Chris Cornell's widow says his battle with addiction led to his suicide: 'He loved his life'

"He wanted to be there for his family," Vicky Cornell said.

"He loved his life," Vicky Cornell told ABC News' Robin Roberts in her first television interview since the family tragedy. "He would never have ever left this world."

While most remember the former Soundgarden and Audioslave frontman by his influential legacy in the music world, Vicky Cornell recalls him as a loving husband and father to their two children: Toni, 13, and Christopher, 12.

“Our family was his everything,” she said. “As soon as he got off stage, he was a dad, he was a regular dad.”

Chris Cornell, 52, was found dead in a Detroit hotel room on May 18. His death was ruled an apparent suicide, according to the Wayne County Medical Examiner's Office.

Medical reports note that though seven different drugs were found in his system, these were not a contributing factor to his death.

Vicky Cornell, and others in the medical community, however, argue that there is more to the story.

"He wanted to be there for his family, for his children. He loved his life," Vicky Cornell said. “I don't think that he could make any decisions because of the level of impairment.”

Dr. Richard Cote, the chair of the department of pathology at the University of Miami Miller School of Medicine, who conducted an independent analysis of Chris Cornell's autopsy, told ABC News that two drugs found in his system at the time of his death may have resulted in impaired judgment and motor functions.

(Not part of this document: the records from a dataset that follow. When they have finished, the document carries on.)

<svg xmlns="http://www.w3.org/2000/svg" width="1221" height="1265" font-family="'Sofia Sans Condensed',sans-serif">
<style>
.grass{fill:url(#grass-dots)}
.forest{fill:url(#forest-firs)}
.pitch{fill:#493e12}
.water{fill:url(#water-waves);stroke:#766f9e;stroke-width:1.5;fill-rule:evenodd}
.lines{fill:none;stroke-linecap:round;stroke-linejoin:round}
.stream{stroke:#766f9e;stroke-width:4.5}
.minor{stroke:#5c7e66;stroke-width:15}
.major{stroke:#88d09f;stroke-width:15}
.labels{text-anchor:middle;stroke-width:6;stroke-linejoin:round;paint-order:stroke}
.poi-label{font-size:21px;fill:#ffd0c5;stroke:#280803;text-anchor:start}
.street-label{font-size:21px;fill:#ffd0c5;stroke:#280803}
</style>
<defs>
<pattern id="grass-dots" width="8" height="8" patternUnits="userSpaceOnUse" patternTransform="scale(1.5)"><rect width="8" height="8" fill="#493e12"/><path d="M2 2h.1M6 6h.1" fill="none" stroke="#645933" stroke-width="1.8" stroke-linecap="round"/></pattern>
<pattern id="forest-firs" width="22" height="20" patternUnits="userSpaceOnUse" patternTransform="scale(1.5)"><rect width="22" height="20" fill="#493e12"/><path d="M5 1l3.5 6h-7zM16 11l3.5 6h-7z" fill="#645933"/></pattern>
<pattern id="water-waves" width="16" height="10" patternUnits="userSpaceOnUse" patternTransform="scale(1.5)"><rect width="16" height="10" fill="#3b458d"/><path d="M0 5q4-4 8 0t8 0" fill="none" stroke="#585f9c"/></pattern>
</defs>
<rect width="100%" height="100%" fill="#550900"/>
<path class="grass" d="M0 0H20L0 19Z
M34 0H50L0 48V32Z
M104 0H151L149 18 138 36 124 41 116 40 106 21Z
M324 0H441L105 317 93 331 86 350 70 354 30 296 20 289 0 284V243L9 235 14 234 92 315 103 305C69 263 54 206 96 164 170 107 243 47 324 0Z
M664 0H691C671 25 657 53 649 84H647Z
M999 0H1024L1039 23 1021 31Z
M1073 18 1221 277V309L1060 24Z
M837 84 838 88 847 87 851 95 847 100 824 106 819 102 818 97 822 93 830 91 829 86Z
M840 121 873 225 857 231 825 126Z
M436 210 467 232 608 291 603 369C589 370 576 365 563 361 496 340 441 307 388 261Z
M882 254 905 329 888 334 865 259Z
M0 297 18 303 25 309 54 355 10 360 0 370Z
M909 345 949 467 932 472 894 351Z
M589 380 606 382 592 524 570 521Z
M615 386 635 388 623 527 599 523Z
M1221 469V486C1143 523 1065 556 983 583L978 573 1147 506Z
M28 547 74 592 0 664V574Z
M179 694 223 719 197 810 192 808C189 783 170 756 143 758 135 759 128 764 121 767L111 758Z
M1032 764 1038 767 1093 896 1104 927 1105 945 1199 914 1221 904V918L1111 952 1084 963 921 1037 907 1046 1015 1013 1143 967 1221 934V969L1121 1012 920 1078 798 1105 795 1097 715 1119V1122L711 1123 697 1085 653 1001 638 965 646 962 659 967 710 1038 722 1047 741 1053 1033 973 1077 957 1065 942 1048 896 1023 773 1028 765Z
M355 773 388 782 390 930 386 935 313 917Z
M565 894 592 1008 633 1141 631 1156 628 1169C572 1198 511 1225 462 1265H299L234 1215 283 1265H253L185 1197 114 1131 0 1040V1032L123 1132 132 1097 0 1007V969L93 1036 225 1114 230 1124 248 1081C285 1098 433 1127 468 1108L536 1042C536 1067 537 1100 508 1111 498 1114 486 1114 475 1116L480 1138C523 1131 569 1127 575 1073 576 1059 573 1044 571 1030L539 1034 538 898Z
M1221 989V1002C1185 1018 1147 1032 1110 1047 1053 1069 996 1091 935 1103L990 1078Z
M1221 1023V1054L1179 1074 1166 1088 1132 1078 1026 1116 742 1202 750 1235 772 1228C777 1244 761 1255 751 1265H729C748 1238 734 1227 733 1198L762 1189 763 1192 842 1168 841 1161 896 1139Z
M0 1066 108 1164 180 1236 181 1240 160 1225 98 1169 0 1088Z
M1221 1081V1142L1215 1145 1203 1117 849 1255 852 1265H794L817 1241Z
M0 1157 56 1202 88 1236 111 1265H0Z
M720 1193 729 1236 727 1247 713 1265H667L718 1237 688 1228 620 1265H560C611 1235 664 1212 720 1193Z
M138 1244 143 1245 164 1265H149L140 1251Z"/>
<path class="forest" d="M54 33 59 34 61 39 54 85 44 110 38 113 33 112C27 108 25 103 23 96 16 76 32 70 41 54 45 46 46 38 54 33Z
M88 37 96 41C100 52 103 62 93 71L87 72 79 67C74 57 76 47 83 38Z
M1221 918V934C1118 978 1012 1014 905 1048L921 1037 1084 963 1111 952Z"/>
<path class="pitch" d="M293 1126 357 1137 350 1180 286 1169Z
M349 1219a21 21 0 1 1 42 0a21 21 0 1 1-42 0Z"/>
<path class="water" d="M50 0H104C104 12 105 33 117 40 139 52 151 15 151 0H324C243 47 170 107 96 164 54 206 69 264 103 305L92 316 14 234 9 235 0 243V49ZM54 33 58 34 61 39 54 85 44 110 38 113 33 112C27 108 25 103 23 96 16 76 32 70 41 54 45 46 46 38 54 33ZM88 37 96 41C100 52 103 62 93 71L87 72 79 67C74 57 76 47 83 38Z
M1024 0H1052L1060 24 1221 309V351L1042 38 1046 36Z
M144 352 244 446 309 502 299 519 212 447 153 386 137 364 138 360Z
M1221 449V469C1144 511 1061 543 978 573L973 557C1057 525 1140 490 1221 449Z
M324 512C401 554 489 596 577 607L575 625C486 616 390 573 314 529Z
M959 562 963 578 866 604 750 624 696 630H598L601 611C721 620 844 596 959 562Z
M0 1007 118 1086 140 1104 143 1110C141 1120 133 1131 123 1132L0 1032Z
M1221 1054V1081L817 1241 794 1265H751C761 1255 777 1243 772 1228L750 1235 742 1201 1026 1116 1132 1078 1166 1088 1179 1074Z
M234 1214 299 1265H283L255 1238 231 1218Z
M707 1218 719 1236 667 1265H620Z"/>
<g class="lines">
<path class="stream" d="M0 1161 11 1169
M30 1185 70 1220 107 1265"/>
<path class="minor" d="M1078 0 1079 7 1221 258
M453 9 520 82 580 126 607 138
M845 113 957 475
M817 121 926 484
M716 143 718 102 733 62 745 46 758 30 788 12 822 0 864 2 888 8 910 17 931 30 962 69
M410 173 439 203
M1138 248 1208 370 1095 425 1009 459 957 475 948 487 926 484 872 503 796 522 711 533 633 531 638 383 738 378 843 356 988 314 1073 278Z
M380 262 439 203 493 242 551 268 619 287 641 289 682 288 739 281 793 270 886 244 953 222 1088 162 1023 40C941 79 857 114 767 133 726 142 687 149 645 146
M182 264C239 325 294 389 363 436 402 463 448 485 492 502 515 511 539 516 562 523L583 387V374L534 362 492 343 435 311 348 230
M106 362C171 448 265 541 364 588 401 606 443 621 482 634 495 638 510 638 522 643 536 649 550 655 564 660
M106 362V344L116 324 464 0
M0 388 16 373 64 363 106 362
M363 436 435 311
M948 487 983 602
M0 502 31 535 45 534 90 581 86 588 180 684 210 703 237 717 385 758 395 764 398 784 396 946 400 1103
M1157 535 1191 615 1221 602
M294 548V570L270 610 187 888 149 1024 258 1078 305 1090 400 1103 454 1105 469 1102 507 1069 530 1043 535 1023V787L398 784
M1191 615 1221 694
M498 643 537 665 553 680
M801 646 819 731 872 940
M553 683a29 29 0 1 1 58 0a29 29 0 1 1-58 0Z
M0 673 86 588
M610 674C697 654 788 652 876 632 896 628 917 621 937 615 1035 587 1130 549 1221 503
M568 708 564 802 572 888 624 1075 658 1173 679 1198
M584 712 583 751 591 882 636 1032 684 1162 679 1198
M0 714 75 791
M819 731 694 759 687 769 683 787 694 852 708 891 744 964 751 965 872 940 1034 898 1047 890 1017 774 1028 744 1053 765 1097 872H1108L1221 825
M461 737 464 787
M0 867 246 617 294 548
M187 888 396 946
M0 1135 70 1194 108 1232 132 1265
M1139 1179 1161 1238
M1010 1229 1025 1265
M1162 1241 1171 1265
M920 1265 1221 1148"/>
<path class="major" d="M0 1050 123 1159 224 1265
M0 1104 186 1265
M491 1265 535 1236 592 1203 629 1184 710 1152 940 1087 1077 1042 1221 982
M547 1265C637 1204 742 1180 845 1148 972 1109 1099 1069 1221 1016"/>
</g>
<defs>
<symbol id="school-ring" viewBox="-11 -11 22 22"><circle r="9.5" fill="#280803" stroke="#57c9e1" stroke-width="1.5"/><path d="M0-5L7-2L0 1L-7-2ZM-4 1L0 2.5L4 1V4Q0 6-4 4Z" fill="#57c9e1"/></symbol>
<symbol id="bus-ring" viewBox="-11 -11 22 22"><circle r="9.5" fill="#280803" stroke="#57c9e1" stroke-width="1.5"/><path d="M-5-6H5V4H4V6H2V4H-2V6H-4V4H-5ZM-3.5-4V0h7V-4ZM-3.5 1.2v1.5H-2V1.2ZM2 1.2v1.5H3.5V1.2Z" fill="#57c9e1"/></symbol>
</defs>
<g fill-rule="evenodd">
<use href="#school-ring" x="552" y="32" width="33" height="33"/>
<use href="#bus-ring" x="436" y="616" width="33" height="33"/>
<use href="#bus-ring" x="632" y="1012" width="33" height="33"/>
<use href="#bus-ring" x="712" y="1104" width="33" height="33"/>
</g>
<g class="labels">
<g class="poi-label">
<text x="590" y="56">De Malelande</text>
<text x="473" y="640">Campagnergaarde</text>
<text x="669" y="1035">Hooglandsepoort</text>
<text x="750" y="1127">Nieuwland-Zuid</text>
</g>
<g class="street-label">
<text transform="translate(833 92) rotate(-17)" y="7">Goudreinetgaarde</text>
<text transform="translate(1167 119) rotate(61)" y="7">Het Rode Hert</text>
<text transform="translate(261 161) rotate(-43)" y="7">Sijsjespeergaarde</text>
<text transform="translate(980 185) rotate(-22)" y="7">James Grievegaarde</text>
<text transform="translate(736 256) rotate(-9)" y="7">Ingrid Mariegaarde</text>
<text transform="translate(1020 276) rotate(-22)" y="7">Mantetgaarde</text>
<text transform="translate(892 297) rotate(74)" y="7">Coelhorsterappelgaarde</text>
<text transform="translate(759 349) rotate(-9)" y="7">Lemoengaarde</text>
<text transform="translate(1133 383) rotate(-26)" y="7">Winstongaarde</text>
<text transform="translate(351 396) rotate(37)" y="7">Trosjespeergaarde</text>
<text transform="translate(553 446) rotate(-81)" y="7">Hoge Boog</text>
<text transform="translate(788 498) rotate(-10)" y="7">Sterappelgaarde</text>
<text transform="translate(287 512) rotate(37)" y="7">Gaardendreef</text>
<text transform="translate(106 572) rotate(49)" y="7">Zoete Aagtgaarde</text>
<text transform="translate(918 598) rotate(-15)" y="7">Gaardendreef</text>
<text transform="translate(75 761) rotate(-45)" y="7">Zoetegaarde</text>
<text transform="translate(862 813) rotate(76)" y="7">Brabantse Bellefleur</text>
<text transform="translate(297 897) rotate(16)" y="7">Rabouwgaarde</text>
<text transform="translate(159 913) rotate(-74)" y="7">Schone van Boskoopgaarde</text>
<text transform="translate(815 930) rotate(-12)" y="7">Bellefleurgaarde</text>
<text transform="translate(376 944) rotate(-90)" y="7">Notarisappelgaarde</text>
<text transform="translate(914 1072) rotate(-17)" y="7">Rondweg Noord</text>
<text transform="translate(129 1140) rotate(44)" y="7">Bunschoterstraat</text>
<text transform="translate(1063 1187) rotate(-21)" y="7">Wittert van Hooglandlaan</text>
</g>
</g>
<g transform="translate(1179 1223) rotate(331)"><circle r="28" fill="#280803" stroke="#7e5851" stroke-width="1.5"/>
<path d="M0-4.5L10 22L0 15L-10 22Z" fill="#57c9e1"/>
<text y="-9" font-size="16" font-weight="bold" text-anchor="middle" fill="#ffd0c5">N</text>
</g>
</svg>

"They were not at levels that would’ve caused his death; in other words, it wasn’t an overdose," Cote said. "But what the two drugs did individually and in combination was to really impair his judgment and make him psychically unable to be responsive in ways that he normally would be responsive."

'There were signs’

Vicky Cornell recalled the year before her husband’s death, when she said he fell back into addiction after being sober since 2003.

The new drugs changed her husband, she said.

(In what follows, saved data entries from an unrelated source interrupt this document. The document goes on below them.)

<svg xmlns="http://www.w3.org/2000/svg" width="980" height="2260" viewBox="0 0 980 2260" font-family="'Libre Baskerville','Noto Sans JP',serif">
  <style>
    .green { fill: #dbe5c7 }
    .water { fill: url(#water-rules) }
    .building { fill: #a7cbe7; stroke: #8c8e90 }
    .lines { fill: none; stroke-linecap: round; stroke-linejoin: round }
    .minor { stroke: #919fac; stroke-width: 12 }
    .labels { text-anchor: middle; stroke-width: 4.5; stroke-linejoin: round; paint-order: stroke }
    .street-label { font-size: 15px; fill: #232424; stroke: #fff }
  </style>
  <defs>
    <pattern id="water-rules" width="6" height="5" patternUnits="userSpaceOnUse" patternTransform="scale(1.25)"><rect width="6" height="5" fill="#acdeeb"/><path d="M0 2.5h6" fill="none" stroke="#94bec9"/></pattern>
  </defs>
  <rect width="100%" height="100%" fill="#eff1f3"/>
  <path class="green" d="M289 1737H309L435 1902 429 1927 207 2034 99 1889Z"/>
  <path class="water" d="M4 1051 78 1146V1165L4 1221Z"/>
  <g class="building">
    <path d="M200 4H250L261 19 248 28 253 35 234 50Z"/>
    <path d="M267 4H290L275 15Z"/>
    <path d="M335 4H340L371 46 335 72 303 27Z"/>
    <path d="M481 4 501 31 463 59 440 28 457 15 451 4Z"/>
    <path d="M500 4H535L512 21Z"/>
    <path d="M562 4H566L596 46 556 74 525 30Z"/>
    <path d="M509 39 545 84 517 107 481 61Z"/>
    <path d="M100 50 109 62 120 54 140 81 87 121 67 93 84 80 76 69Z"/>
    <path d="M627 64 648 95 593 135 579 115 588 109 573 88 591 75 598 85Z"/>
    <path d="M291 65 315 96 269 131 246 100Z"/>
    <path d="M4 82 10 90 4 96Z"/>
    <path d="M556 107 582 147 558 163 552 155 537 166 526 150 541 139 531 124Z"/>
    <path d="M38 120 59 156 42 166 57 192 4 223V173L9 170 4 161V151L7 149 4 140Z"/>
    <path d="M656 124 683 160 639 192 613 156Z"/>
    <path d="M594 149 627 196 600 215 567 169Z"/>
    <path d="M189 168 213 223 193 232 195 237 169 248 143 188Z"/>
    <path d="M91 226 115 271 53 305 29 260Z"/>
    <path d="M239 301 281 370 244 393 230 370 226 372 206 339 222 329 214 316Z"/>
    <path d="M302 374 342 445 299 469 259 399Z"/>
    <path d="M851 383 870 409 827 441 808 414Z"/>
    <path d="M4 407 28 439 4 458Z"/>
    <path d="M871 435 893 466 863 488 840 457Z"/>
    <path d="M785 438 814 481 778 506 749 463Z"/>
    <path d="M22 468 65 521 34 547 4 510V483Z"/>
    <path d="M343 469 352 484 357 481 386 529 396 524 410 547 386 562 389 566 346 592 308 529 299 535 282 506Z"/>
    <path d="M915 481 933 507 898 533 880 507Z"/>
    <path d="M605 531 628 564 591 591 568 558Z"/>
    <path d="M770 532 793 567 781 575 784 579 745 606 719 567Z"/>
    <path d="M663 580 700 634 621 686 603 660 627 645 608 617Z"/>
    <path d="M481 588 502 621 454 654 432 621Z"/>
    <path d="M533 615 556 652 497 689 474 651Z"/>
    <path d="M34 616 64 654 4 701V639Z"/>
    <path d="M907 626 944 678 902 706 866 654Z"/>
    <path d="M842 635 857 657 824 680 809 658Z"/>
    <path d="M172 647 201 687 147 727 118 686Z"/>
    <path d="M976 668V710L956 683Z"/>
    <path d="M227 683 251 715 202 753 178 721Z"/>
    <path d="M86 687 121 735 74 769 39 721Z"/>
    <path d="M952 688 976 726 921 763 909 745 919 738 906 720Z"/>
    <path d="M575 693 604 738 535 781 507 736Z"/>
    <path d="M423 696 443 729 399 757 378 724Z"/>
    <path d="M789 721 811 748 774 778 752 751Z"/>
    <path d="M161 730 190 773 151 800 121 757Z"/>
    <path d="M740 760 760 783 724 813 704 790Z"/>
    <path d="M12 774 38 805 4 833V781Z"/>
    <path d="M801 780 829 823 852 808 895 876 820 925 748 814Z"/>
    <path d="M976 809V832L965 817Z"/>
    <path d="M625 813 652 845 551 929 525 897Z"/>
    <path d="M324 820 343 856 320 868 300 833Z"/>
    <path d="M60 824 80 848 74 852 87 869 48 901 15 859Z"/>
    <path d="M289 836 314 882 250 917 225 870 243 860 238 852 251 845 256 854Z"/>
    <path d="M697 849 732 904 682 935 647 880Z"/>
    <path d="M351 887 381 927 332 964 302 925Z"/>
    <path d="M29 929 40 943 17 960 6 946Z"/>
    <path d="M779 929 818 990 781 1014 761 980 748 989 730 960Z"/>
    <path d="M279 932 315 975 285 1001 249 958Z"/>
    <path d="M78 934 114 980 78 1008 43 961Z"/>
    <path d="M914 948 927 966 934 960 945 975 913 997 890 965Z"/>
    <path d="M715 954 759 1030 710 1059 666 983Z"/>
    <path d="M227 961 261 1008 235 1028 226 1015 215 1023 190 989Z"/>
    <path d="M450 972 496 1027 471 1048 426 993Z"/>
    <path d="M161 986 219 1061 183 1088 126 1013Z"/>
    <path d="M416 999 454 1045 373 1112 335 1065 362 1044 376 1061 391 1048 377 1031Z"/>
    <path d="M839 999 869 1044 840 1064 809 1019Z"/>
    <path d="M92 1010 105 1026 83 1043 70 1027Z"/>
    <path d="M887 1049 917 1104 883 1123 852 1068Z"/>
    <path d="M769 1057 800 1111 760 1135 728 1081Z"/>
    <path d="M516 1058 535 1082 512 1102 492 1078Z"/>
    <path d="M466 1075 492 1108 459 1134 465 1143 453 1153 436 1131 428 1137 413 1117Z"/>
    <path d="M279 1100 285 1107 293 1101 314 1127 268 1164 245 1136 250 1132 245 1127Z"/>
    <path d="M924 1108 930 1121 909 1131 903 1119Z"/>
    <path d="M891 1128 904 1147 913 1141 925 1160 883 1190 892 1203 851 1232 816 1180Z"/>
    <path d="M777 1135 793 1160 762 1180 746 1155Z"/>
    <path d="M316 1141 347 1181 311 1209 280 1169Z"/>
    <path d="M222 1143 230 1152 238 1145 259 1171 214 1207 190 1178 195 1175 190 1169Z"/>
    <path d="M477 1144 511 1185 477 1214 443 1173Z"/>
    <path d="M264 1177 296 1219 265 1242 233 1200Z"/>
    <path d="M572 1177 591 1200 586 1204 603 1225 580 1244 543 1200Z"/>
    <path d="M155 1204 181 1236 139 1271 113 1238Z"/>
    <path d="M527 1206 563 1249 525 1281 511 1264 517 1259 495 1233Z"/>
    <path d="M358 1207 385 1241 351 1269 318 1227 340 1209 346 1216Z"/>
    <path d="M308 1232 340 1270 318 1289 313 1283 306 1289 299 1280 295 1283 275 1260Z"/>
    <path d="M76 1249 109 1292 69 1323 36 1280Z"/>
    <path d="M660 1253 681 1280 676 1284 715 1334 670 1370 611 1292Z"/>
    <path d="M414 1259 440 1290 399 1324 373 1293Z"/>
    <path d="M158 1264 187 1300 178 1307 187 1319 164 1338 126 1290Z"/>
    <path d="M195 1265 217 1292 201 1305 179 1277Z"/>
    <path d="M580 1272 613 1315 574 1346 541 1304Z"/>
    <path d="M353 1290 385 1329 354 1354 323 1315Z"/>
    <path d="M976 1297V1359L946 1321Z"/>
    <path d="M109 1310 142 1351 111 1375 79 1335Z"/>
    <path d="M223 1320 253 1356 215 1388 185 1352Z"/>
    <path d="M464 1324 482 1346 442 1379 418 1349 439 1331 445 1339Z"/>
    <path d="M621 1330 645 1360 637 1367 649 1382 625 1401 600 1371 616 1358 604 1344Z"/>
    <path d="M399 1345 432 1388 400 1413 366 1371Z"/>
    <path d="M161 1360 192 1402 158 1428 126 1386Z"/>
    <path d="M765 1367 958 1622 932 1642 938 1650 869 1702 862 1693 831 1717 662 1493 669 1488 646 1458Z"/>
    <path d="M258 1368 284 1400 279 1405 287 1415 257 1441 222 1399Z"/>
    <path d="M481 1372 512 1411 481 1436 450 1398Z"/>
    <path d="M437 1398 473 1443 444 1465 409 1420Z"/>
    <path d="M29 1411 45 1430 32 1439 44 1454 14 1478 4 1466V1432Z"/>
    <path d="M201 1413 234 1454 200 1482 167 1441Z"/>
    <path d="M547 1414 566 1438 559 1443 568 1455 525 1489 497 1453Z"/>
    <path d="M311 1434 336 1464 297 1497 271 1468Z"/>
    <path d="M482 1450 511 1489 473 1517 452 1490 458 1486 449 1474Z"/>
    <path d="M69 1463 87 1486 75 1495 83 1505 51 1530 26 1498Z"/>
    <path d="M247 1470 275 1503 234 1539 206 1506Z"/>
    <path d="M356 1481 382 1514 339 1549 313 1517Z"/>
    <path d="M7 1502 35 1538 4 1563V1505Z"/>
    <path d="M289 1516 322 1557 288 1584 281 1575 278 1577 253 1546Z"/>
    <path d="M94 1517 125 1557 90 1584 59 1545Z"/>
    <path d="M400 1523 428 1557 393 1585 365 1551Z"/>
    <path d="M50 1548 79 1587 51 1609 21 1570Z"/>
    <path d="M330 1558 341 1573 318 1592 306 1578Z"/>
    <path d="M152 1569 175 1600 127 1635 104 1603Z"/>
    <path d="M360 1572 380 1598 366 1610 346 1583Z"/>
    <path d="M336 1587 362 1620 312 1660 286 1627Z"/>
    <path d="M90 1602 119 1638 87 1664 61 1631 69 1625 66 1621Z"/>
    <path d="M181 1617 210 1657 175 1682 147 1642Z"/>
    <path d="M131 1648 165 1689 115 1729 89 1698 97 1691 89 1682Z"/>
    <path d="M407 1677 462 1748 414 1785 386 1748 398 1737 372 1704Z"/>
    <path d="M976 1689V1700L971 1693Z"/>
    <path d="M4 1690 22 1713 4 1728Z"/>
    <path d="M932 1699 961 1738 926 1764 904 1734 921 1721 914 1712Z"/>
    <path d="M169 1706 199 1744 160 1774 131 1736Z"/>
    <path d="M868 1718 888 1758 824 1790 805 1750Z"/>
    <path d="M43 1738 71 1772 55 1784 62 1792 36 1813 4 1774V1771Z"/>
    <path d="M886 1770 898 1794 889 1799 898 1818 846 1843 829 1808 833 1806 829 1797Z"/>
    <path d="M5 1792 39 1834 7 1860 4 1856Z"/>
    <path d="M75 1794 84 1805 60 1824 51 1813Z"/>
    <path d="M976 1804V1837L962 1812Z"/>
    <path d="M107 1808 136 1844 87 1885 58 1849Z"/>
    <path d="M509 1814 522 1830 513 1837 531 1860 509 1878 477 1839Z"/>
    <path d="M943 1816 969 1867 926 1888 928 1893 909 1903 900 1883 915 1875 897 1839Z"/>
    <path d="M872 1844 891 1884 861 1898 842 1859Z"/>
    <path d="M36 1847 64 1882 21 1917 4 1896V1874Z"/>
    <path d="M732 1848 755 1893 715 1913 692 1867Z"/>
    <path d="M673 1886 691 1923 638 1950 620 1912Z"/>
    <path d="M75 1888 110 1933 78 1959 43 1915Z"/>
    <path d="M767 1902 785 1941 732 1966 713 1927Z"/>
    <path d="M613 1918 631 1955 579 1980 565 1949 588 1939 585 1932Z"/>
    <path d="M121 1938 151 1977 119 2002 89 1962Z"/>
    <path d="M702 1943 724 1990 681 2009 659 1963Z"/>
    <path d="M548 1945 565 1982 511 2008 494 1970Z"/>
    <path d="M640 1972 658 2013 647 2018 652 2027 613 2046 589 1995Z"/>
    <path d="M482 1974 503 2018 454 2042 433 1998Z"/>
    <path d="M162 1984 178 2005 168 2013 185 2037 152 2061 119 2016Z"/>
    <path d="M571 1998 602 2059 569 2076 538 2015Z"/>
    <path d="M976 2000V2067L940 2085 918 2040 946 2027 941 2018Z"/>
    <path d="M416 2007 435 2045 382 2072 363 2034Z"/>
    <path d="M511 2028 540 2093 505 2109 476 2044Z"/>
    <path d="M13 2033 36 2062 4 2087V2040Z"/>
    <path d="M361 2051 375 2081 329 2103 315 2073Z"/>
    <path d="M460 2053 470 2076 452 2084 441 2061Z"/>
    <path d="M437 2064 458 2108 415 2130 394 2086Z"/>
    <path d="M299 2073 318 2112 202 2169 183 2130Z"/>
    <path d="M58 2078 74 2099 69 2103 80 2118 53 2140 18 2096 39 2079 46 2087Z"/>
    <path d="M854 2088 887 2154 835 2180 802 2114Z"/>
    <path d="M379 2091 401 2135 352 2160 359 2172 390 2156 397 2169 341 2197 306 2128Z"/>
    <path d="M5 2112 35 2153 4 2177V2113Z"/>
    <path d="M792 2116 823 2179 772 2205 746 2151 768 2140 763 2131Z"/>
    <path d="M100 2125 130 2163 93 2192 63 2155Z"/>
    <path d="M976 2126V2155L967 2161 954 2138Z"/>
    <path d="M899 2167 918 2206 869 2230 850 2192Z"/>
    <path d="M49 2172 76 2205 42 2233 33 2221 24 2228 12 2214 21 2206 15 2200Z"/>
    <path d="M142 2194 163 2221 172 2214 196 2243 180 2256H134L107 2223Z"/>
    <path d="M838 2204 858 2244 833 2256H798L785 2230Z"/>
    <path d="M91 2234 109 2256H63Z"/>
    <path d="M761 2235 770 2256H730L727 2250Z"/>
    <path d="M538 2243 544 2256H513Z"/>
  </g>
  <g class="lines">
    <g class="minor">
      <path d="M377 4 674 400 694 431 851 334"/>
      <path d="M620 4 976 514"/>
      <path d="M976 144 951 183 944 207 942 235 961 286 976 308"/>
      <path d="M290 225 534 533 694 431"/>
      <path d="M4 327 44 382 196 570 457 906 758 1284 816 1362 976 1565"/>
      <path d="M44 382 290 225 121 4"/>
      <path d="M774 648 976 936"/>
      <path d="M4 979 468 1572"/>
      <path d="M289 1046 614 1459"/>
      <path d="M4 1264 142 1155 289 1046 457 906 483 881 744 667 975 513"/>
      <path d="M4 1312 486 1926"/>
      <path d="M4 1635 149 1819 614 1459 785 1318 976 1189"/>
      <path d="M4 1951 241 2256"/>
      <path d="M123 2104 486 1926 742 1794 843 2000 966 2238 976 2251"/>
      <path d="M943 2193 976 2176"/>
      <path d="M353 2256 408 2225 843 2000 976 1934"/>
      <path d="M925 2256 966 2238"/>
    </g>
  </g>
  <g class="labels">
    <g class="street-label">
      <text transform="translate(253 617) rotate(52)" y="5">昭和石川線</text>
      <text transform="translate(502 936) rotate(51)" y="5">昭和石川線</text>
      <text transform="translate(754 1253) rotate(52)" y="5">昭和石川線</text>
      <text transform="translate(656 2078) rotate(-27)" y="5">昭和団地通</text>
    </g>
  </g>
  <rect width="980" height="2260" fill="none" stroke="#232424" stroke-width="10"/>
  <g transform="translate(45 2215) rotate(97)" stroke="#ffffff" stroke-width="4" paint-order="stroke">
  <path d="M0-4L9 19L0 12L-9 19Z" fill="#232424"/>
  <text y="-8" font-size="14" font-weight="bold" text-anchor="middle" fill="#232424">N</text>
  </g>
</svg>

“The brain of someone who has a substance use disorder is different from that of … someone who doesn't,” Vicky Cornell said. “He relapsed.”

During one weeklong period, “he took 20-something pills,” she said. “And in a nine-day period, 33.”

"He had really delayed speech," she recalled of the dark time when her husband's addiction took over. "He was forgetful.”

Last March, Chris Cornell reached out to a colleague for help, writing in an email, “Would love to talk, had relapse.”

Just two months later, he uncharacteristically walked off stage in the middle of what would turn out to be his final performance and died hours later in his hotel room.

Vicky Cornell said explaining what happened to her children the following day was “the most tragic thing you can ever go through.”

“They’re, you know, crying, ‘Is Daddy OK?’” she recalled. “And I said to my babies, "Yeah … the ambulance is there and they're taking Daddy to the hospital, and I'm just going to go to the hospital.”

Vicky Cornell said her memories of the night her husband died still weigh heavily on her.

“I know that people say ... you can't blame yourself,” she said. “I'm trying not to, but there were signs.”

'You think addiction is a choice, and it's not'

She said she is now making it her mission to raise awareness and destigmatize addiction, and encourage others to speak openly about the topic.

“People think that addiction is like, ‘Oh, you were an addict,’” she said. “People don’t recognize it as a disease.”

“You think addiction is a choice, and it's not,” she added. "I think that if there was less stigma around it, more people would speak up."

She added that addiction has now "crossed over all sorts of socioeconomic boundaries ... it's everywhere."